Deux perspectives saisissantes et inversées représentent, à plus de quatre cents ans d'écart, deux visions a priori profondément différentes du Christ mais qui ont en point commun leur réelle singularité.
Celle, bouleversante, d'Andrea Mantegna (Le Christ mort, peint dans les années 1480), tableau a tempera, représentant le Christ mort allongé selon un angle de vue particulièrement audacieux pour l'époque, et l'autre, presque cosmique, de Salvador Dali (le Christ de Saint-Jean de la Croix, 1951).

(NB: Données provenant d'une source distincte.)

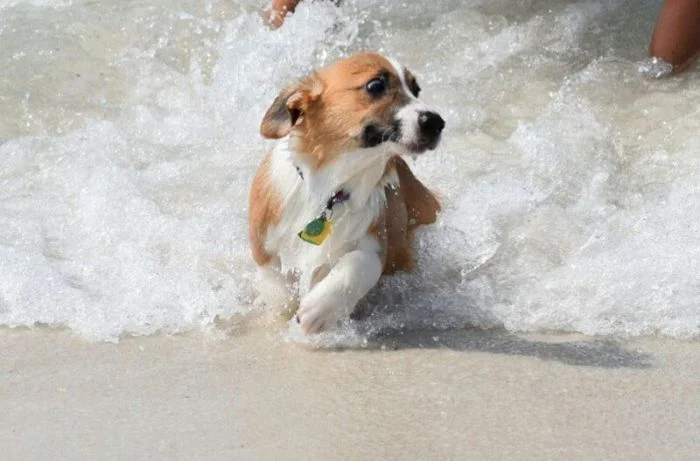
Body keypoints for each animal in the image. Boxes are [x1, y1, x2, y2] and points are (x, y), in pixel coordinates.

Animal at [248, 52, 444, 334]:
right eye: (376, 85)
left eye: (416, 89)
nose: (437, 122)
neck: (328, 192)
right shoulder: (263, 245)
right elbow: (276, 287)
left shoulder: (375, 238)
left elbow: (360, 264)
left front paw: (318, 309)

Dans un cas, Mantegna nous révèle un Christ dont la chair livide se confond avec la couleur grisâtre du drapé. Le rendu typiquement sculptural du peintre (les plis du drap semblent, à l'instar de certains peintres flamands, comme sculptés dans la pierre) y est sublimé. En même temps, Mantegna fait preuve d'un hyperréalisme dans le rendu des plaies du Christ qui, quelque part, nous dérange car il nous ramène à la réalité de ses souffrances atroces. Cette vue en contreplongée, très serrée, nous rapproche du fils de Dieu.
Dans le cas de Dali, la perspective est toute autre. Cette perspective irréelle, nous suggère presque la vue que pourrait avoir Dieu le père de son fils sur la croix. Cette fois, dans la logique du surréalisme, l'espace est déstructuré. Entrer profondément dans cette toile fait perdre tout repère. Il ressort alors de cette composition une force exceptionnelle, rappelant l'angoissant vide cosmique d'un univers infini.
A noter en ce moment, la très belle exposition Mantegna au Musée du Louvre jusqu'au 5 janvier 2009.